Everything changed the day Brian Bingham looked out the attic window and saw something that wouldn't happen for another week. Through a mysterious window no one else can see, Brian gains a portal into the future. But the future is not always something he wants to see.
Brian has enough troubles in the present without worrying about the future. His parents are constantly fighting, his grades are plummeting, and his new relationship with Charlotte, a girl way out of his league, is in jeopardy.
When the window reveals his best friend's brutal death, Brian's world is turned upside down. He must find a way to change the future...or die trying.
The attic had always creeped Brian Bingham out, but now at fourteen, he's too old to be afraid of shadows and dusty boxes. When a strange window appears, he discovers it's a portal to the future. A lot of the things he sees are mundane until he witnesses his best friend's horrifying death. Brian has to stop it. But can what he see through the window be changed or will it offer something much more terrifying?
This is a YA supernatural novel which begins on a fairly ordinary note. Brian is a typical teen, a little timid with the girls, but he has a good heart. It's a contemporary boy's life that is well written. Annoying little sister, cool best friend, parents in a failing marriage, and a new girlfriend. The window itself is a mystery. It appears one day when Brian is fetching a box of Christmas decorations. What he sees is fairly mundane. He finds himself spending more and more time in the attic watching his neighborhood. The window becomes something more when it shows him his friend's death and it snowballs after that. There is a creepy factor in that something so ordinary is something so sinister at the same time.

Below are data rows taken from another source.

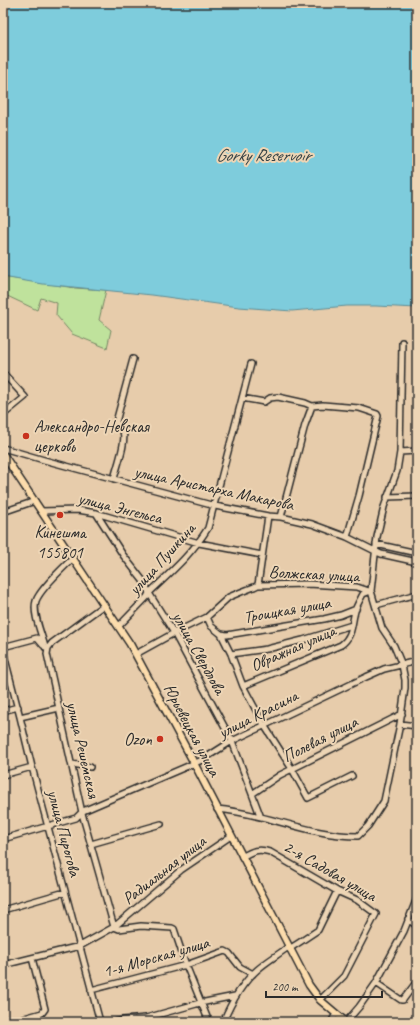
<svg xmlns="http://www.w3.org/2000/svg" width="420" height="1025" viewBox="0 0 420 1025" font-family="Caveat,sans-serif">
<rect width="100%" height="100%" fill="#e7ccab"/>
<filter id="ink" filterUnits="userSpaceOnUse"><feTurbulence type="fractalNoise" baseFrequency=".025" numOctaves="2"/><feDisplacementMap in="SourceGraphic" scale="8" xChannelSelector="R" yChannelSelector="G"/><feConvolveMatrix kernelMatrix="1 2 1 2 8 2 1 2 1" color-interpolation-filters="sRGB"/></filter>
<g filter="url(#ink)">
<path fill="#bfe29c" stroke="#758664" d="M3 277 75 288 106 290 99 320 111 330 107 348 72 334 56 315 57 303 41 298 37 310 3 294Z"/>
<path fill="#7eccdc" stroke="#5d8c95" d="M3 3H417V308L376 306H347L292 311 239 307 152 295 43 284 3 277Z"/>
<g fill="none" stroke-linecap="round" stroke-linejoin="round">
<g stroke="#2b2b2b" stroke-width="8">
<path id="minor" d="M3 373 25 397 3 415
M242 398 264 402 270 398 278 397 305 403 312 406 323 405 359 408 377 414 378 416 359 496 347 537
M3 448 44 460 215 506 268 516 281 517 312 524 347 537 381 554 417 562
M400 452 417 451
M114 479C116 469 127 441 123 432 121 428 118 427 116 422L133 359
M387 497 417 496
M41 511 78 510 96 513 199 543 262 555
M3 512 35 501
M96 513 123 555 144 582 149 593 174 633 232 741 260 815
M281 517 305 425 312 406
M376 544 417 553
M258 585 309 584 357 587 369 591
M104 605 52 643 48 648 47 654 83 817 114 927
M376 605 417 594
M207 617 211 626 221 634 231 654 243 686 264 725 292 769 308 798 352 776
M119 626 147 597 149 593C170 573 192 554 208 528L251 364
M221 634 227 635 324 619 341 615 356 609
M3 647 37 638 43 645
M45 647C42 635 32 613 36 601 40 589 63 568 73 558
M3 651 20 717 32 767 100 1022
M136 654 174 633 207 617 229 597 241 592 254 587 258 585 268 516
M231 654 267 649 303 640 352 625
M243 686 341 645C354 636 351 622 356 608 358 603 361 598 363 594L371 591
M3 711 18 707
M20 717 59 708
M400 724 417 726
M72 764 90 767
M3 775 32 767
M252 794 280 775 402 714
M217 809C265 813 310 836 358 836L368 826 384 801 400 724 405 688V680L402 665 394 646 382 628 371 591 377 537 384 507 397 471 400 452 402 342
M3 839 76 818 83 811 202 760 232 741 366 677 384 669 417 661
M91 844 161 824
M242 857C252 851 258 848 270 852L337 891 357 900 376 914 344 976 320 1000
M3 910 65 892
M408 919 417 926
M114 927 119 929 141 926 172 928 174 929 186 965 209 1022
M289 949 300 942 318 930 337 891
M3 965 80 946 114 927 181 870 231 836
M376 983 401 1000H403L417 981
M91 990 186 965 225 951 229 953 240 967 253 974
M10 1022 42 1013 45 1009 32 958
M115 1022 124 1020 146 1018 200 1003 235 996
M223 1022C231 1003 241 984 257 970 267 961 278 955 288 947
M331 1022 336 1014
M346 1022 359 1007 376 983 404 931 417 898"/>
</g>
<g stroke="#2b2b2b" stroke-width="9">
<path id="major" d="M3 454 130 644 194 763 309 985 320 1000 346 1022"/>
</g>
<use href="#minor" stroke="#edd5b5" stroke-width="5"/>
<use href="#major" stroke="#fcdcac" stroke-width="6"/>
</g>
</g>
<g fill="#c8321e" stroke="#edd5b5" stroke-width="1.5">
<circle cx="26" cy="436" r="4"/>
<circle cx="60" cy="515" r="4"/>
<circle cx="160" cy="739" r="4"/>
</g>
<g text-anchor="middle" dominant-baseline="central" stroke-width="4" stroke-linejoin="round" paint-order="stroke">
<g font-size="17" fill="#2b2b2b" stroke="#edd5b5" text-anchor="start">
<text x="34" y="426">Александро-Невская<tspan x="34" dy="20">церковь</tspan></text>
<text x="60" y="532" text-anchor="middle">Кинешма<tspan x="60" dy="20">155801</tspan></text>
<text x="152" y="739" text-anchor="end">Ozon</text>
</g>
<g font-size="17" fill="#2b2b2b" stroke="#edd5b5">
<text transform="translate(214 488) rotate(12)">улица Аристарха Макарова</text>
<text transform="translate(120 508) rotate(14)">улица Энгельса</text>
<text transform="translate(162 559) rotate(-48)">улица Пушкина</text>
<text transform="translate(314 574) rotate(3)">Волжская улица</text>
<text transform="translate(287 610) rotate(-10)">Троицкая улица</text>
<text transform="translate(293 648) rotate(-24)">Овражная улица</text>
<text transform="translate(199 653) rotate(61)">улица Свердлова</text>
<text transform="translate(258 714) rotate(-27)">улица Красина</text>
<text transform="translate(192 730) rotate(62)">Юрьевецкая улица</text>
<text transform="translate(320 739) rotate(-27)">Полевая улица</text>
<text transform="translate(83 750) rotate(77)">улица Решемская</text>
<text transform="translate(64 833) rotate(75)">улица Пирогова</text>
<text transform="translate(164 870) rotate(-38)">Радиальная улица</text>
<text transform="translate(330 871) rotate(30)">2-я Садовая улица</text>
<text transform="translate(156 957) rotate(-16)">1-я Морская улица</text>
</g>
<g font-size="18" font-style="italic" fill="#374346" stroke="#edd5b5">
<text x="263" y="155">Gorky Reservoir</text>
</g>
</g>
<rect width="420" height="1025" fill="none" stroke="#edd5b5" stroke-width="16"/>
<rect x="8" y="8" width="404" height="1009" fill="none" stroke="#2b2b2b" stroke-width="1.5" filter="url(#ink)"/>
<path d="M266 991v6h116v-6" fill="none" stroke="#2b2b2b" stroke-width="2"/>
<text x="272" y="991" font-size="12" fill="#2b2b2b" stroke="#edd5b5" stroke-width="3" paint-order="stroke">200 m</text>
</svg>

This remarkable novel had me hooked from the first page. It's not enough that Brian Bingham must simultaneously deal with his first love, his parent's dissolving marriage, and plummeting grades. A mysterious portal shows him a terrifying future.
Dave Cole deftly handles themes of family, friendship, and pre-destination vs self determination.

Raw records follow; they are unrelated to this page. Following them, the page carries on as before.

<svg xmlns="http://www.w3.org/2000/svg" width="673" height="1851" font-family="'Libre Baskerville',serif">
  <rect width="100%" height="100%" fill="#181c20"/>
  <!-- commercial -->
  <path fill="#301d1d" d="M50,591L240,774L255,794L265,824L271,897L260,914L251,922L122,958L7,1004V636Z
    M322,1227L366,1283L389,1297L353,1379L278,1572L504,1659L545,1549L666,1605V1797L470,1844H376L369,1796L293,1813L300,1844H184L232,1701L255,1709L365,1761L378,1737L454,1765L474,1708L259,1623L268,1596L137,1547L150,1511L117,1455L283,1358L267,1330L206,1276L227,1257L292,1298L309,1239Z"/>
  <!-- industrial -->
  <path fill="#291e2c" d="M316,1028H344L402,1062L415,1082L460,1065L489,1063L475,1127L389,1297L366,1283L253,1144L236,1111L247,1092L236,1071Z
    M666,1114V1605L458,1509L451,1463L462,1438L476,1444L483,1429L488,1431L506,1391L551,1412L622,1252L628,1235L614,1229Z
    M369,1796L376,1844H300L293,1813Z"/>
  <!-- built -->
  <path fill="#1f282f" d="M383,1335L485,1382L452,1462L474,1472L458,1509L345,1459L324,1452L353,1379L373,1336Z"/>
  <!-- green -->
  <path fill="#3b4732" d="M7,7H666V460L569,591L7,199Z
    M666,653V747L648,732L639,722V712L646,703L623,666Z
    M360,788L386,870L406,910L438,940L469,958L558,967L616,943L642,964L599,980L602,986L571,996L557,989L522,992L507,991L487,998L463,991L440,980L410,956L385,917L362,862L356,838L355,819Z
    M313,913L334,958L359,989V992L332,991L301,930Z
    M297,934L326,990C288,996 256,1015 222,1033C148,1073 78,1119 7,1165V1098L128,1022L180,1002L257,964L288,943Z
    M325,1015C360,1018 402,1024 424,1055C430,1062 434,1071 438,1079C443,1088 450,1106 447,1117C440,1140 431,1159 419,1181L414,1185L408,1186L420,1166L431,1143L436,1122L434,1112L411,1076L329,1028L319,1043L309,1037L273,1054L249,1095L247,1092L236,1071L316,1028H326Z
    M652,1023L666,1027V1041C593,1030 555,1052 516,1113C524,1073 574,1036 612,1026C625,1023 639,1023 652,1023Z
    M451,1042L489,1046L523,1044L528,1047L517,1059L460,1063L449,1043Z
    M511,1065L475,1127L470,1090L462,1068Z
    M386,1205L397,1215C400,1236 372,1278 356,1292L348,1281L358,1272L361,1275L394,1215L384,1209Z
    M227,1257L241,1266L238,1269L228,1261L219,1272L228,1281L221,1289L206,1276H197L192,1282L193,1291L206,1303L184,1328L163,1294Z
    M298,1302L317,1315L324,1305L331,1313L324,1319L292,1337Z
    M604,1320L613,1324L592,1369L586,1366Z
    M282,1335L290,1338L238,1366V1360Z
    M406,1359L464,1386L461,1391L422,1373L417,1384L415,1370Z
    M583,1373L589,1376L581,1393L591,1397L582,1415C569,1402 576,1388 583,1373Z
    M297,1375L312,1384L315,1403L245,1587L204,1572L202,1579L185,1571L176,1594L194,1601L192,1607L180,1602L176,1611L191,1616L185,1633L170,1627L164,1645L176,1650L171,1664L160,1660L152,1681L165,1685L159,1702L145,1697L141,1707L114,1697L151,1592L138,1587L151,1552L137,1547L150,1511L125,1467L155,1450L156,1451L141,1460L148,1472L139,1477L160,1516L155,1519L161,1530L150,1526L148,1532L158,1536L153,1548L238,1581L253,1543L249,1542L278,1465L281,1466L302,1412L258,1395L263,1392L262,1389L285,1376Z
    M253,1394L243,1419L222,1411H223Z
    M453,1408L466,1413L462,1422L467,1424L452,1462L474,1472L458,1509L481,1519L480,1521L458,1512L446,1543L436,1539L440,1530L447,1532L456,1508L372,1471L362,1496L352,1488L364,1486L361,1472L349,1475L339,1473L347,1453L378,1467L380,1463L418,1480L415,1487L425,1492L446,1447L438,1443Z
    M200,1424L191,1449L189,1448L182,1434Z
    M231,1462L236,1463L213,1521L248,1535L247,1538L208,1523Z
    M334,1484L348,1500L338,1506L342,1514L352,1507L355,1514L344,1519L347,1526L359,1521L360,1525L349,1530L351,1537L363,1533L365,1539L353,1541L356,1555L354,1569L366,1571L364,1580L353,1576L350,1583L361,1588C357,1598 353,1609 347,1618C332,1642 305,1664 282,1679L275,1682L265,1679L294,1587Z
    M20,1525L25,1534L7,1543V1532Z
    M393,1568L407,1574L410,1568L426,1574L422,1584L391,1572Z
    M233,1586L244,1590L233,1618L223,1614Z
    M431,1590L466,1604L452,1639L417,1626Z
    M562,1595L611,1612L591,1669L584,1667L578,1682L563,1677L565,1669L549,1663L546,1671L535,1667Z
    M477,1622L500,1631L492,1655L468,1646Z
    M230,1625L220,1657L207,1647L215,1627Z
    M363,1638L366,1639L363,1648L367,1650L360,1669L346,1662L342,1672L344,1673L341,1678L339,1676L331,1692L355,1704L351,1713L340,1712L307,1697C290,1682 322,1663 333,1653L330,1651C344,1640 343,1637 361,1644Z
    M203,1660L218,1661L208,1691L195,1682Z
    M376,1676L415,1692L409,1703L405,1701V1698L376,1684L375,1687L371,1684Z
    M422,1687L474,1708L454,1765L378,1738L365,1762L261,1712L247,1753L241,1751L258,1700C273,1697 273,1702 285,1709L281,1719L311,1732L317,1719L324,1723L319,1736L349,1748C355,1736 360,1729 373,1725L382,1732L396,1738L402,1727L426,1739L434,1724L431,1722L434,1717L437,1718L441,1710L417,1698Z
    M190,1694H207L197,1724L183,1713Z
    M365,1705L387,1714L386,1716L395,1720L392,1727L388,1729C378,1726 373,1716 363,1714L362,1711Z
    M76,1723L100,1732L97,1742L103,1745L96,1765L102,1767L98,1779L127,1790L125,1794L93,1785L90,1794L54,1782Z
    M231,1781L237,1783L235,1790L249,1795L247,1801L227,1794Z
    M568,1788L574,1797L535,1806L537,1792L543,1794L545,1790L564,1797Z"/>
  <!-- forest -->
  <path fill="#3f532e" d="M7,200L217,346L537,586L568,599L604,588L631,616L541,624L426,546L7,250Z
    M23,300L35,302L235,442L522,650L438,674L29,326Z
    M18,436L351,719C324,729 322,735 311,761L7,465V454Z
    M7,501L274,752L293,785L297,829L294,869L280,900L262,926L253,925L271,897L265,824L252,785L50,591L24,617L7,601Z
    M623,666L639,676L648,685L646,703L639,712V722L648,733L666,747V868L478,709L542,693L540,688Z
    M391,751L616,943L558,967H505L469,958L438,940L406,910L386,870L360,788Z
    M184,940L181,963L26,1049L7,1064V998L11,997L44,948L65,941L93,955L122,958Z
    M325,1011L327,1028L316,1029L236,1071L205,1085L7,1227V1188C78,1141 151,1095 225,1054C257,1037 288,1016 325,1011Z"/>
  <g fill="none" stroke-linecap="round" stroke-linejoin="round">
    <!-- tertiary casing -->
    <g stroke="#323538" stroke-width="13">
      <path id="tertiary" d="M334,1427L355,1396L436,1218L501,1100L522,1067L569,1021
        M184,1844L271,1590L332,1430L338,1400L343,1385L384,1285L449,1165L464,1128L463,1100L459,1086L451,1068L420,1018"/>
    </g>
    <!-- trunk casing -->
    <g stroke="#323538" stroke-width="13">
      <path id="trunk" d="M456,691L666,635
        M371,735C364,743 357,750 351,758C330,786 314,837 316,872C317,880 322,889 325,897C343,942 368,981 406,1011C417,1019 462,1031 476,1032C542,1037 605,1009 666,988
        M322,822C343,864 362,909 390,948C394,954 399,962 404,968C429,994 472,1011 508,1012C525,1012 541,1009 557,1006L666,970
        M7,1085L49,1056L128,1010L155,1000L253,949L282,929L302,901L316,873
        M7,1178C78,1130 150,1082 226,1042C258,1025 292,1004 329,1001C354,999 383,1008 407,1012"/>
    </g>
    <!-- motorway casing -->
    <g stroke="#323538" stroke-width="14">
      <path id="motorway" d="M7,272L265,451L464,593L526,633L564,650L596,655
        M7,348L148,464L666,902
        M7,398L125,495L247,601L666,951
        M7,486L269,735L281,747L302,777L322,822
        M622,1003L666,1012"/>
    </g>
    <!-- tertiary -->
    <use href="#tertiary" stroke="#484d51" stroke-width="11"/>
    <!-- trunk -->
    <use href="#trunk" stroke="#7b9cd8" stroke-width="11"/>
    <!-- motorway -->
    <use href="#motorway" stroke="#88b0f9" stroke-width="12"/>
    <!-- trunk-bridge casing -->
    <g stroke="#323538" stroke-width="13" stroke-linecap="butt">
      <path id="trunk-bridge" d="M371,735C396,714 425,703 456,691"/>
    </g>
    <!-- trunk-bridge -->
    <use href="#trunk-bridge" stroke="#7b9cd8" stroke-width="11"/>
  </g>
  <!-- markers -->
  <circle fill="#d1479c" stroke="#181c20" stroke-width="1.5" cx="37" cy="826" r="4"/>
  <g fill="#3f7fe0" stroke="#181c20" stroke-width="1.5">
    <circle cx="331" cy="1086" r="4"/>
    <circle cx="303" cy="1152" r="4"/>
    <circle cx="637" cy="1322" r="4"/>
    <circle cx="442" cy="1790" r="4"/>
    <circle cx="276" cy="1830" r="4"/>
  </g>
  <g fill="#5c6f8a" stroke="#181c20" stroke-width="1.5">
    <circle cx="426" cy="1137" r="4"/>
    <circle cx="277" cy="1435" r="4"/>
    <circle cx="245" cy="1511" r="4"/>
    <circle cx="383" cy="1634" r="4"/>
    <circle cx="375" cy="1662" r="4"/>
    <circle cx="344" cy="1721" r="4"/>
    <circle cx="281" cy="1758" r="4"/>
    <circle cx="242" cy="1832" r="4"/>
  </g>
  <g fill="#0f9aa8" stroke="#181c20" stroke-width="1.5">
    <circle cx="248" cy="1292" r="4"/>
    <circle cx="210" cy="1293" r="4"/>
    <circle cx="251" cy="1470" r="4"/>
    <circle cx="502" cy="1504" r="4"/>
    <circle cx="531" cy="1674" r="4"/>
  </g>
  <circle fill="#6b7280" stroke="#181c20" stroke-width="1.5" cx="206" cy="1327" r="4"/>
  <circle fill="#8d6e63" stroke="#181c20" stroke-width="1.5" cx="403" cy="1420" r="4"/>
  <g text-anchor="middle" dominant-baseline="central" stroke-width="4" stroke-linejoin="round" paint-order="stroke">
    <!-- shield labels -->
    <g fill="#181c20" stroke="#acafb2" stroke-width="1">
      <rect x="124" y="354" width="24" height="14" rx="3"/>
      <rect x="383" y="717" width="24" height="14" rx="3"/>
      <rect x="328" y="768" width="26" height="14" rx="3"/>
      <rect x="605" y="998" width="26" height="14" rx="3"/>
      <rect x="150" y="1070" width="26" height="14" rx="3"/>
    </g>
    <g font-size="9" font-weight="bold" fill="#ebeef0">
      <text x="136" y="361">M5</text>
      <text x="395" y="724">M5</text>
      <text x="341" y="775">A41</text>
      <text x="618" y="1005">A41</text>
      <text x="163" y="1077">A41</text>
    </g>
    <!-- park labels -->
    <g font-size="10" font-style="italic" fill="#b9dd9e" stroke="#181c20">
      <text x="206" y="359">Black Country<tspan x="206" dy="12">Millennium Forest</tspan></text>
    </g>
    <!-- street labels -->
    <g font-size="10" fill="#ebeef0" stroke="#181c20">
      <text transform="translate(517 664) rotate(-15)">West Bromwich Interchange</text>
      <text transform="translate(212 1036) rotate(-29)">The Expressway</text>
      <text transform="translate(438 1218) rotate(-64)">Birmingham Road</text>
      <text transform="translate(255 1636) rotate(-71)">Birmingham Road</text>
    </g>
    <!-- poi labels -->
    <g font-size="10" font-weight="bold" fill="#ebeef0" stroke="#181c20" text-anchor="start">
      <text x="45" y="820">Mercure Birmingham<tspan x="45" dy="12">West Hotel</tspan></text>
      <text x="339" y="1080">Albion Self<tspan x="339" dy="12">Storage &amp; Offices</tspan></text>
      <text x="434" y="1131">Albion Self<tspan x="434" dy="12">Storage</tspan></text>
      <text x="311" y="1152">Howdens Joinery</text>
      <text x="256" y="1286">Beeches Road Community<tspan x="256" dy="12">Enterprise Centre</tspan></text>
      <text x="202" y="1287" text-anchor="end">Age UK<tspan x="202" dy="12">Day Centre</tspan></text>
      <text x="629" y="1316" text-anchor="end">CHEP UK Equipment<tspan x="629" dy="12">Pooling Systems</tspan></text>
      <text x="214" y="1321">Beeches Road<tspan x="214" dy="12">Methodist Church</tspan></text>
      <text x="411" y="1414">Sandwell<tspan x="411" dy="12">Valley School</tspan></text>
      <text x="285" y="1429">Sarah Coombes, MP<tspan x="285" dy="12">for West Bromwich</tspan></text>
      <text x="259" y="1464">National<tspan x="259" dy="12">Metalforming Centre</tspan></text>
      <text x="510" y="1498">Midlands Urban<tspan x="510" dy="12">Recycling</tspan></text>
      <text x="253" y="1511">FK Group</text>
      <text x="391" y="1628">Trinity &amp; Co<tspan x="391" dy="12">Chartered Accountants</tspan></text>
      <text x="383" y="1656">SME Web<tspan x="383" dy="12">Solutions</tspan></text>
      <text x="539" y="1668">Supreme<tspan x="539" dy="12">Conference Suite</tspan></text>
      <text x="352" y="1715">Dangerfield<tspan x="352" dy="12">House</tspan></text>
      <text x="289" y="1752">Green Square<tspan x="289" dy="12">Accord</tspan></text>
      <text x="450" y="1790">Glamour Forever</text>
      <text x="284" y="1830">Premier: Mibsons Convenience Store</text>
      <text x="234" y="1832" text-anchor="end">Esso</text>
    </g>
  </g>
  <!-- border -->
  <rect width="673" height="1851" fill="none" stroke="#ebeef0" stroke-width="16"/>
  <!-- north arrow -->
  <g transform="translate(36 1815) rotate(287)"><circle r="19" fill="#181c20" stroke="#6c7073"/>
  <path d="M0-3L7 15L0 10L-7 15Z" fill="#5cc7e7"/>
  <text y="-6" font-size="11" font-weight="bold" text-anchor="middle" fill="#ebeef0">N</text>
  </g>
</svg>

Fans of Before I Fall and A Prayer for Owen Meany will love this paranormal coming of age novel.
Highly recommended.
The Window is a novel about growing up and coming to terms with some of the greatest difficulties of life. The protagonist is a teenage boy named Brian who has a lot going on in his life. He’s trying to navigate his first year of high school, which means struggles with grades and figuring out what it means to be in a relationship with his first love, Charlotte. He also has to deal with his parents and their near-constant arguments.
That would be a lot for any teenager to handle. Unfortunately for Brian, he has something supernatural happening in his attic in the form of a mysterious window that predicts the future. After seeing his best friend die in that window, he becomes obsessed. Is the accident inevitable? Can he possibly stop it from happening?

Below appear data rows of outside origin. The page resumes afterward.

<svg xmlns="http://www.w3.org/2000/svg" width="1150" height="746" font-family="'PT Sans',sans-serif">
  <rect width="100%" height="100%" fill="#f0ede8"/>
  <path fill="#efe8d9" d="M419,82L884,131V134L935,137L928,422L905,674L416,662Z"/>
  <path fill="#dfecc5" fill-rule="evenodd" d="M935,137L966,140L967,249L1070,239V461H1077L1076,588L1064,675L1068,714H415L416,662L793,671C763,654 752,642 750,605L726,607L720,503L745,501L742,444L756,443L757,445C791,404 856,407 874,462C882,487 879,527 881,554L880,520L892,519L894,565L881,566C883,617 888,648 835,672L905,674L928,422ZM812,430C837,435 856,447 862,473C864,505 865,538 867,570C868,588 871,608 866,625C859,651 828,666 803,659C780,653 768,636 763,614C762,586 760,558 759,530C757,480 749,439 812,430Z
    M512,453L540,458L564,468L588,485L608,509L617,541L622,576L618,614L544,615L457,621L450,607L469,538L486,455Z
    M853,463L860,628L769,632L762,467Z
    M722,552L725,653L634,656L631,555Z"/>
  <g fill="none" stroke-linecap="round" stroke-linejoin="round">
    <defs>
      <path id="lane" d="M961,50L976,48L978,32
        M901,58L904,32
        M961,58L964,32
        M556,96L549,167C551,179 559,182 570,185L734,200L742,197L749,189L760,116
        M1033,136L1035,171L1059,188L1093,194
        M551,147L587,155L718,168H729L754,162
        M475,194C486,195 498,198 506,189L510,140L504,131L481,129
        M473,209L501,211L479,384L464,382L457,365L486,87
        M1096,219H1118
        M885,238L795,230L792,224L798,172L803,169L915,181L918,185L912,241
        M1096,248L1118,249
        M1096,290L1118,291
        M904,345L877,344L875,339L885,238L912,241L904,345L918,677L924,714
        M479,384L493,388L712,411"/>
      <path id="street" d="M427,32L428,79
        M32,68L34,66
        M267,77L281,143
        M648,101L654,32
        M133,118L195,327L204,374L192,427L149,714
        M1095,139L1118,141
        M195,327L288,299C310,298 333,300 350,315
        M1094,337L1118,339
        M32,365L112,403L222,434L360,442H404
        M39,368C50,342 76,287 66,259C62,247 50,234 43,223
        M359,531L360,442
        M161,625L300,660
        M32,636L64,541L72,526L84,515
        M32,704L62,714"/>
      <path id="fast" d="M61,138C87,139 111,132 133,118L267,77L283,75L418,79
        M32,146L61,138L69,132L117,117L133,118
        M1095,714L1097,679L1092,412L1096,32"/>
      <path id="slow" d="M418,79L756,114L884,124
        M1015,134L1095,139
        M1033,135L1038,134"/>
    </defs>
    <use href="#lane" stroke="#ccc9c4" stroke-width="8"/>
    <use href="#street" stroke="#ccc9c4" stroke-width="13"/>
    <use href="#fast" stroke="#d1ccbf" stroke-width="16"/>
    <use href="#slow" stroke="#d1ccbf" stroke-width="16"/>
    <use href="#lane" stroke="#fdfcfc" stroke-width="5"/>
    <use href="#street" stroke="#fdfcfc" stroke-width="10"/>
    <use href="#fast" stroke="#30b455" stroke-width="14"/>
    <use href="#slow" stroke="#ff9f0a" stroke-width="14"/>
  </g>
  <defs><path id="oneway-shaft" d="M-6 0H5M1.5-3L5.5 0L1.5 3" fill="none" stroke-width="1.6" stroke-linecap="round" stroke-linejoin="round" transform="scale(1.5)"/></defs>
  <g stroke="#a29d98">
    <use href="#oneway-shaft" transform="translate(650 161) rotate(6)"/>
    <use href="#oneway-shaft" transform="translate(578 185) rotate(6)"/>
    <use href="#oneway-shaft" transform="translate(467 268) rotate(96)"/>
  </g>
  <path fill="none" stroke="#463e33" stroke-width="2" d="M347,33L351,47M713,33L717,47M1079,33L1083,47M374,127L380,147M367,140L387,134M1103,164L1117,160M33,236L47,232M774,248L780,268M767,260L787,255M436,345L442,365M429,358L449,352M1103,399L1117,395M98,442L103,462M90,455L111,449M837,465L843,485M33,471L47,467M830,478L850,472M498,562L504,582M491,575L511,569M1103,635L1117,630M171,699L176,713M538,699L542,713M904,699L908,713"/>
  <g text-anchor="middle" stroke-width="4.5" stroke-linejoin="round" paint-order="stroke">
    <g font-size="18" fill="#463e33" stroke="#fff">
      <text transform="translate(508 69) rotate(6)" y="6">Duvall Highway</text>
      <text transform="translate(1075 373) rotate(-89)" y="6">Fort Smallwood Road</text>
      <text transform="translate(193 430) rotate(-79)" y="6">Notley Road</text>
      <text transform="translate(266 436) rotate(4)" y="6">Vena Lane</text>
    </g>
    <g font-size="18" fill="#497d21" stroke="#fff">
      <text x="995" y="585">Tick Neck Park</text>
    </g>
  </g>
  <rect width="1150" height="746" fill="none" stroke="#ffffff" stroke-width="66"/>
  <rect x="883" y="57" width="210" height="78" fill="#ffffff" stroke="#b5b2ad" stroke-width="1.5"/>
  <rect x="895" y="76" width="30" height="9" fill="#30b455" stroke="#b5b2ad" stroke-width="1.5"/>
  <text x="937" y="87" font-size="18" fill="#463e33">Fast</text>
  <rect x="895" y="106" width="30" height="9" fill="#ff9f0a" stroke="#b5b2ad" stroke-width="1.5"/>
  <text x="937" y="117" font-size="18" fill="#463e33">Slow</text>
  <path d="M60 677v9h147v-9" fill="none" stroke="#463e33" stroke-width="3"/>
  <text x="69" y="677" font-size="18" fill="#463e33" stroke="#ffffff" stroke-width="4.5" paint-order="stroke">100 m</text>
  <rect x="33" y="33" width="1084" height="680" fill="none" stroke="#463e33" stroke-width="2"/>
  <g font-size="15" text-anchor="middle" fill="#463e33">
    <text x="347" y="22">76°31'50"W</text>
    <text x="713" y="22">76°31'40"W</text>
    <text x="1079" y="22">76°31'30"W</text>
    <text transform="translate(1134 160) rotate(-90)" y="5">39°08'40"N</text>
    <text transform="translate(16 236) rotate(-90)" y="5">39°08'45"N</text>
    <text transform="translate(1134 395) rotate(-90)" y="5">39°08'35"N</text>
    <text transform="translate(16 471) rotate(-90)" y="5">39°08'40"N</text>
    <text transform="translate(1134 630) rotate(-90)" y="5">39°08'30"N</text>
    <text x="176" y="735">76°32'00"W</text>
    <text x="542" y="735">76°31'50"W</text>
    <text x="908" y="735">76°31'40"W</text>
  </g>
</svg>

The themes of love, loss, family, and friendship in this novel will surely resonate with young readers who are also learning to cope with these issues in their own lives.
Dave Cole's creepy paranormal book is perfect for young adult boys, but girls will enjoy it too. As a retired teacher who's read countless books aloud to elementary-aged kids, I know a winner when I see one, and this book is a winner.
The Window grabbed me with the first two lines: "I was fifteen when I saw my best friend die. Although if I think about it, I was fourteen when I saw him die the first time." I flew through this coming-of-age novel with its unnerving supernatural twist. Fifteen-year-old Brian Bingham is confronted with more than the death of his best friend JK during the worst year of his life: his grades are tanking, his parents are warring, and he is falling in love for the first time. The prospect of someone as clumsy and insecure as him asking someone as confident and beautiful as Charlotte out on a date is terrifying to Brian. But with JK as his enthusiastic wingman, he has no choice but to plunge in.
Dave's prose flowed as I read, his words carrying me from page to page. The characters, their challenges, and the setting have an immediacy and authenticity that I appreciated. Dave has a knack for blending expository information into the narrative seamlessly. The story has a timeless quality about it: It could take place today, years ago, or in the near future.
I don't care how old you are, the sight of a mysterious window where no window exists is irresistible. I'd look through it; wouldn't you? Unfortunately, as we story lovers know, knowledge of the hidden, the inexplicable, and the compelling usually extracts a cost. Is the tragedy unfolding predestined or can Brian change the future? Only time will tell.
Young adult fiction is typically written for readers 12 to 18 years old, but I would recommend this book for avid readers as young as 10 and to the many adults who enjoy this genre. Choosing a book for boys to read is often challenging, but boys will connect with the contemporary issues in The Window.